-- HOW TO COMPLETE THIS TASK --
Give back a single figure: the number of lines in the entries below that contain "framed".

-- INPUT DATA --
'''
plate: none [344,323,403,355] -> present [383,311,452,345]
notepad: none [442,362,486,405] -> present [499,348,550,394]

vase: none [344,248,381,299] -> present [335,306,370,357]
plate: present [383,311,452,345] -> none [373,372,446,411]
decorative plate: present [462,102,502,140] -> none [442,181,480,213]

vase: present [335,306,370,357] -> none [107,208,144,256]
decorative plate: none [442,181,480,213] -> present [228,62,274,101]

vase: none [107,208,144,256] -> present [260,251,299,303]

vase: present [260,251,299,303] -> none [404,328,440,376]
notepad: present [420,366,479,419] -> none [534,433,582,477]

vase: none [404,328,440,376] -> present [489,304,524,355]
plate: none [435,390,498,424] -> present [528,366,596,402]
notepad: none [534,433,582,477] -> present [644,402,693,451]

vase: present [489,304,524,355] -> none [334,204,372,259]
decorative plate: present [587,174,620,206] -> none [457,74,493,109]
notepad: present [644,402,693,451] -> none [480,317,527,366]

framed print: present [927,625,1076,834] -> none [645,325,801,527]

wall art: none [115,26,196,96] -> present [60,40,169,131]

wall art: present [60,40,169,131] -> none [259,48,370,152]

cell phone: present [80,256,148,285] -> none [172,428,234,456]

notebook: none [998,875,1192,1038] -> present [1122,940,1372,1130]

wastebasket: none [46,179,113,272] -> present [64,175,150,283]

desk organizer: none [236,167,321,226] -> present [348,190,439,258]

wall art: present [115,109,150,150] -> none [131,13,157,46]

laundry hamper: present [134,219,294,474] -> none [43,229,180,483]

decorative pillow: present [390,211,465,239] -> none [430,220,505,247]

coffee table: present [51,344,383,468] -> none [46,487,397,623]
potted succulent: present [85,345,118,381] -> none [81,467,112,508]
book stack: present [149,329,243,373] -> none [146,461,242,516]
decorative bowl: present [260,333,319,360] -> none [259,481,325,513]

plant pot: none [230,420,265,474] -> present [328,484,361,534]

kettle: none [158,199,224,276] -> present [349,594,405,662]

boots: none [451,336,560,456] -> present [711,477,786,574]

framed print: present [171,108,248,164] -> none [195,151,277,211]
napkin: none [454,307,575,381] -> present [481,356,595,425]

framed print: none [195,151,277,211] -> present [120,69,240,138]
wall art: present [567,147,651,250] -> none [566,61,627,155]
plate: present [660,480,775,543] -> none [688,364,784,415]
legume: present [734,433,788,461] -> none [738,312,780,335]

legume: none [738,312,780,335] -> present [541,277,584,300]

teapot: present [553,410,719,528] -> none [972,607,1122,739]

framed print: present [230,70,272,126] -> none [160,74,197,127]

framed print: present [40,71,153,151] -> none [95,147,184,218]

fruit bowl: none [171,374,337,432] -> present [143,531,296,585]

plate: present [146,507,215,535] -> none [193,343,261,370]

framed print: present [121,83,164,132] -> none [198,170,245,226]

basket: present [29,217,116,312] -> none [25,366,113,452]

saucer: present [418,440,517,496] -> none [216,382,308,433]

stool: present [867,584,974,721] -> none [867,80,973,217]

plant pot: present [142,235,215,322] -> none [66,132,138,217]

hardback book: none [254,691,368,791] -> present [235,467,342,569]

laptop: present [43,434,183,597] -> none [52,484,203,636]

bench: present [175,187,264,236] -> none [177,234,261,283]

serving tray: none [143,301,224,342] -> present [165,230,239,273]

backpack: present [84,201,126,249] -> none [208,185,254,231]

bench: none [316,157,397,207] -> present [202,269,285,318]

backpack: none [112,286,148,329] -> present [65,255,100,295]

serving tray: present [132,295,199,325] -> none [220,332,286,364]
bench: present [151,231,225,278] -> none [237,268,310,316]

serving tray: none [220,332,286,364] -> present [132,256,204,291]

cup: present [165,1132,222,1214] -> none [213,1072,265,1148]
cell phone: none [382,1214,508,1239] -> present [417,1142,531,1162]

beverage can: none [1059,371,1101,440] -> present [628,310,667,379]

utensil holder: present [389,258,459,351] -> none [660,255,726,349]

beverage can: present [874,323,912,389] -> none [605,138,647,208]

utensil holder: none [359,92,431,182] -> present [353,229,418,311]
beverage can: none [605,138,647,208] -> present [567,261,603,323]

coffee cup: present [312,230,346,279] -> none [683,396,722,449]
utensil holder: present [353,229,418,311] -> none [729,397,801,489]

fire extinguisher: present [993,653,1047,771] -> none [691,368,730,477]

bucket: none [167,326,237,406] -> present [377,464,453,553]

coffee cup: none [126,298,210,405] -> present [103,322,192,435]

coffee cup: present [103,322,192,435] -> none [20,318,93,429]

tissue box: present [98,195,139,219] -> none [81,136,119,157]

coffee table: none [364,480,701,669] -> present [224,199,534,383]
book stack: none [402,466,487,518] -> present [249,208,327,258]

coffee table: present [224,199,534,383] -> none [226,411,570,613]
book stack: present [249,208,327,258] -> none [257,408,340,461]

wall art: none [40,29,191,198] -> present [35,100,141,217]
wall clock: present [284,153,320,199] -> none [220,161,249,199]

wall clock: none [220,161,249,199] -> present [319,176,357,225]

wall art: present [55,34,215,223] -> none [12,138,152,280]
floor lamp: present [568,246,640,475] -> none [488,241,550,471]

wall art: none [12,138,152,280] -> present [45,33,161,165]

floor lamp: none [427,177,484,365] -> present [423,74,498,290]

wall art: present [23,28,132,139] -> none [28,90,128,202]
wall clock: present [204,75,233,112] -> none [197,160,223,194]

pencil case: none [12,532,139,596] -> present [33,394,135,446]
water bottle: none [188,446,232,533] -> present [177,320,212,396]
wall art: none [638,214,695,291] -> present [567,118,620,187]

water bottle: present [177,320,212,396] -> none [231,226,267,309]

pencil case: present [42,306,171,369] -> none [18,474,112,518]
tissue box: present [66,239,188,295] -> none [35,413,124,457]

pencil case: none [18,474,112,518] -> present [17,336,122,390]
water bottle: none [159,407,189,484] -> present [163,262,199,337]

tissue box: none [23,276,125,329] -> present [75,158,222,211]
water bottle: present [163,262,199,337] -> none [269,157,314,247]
'''
-- TASK ANSWER --
6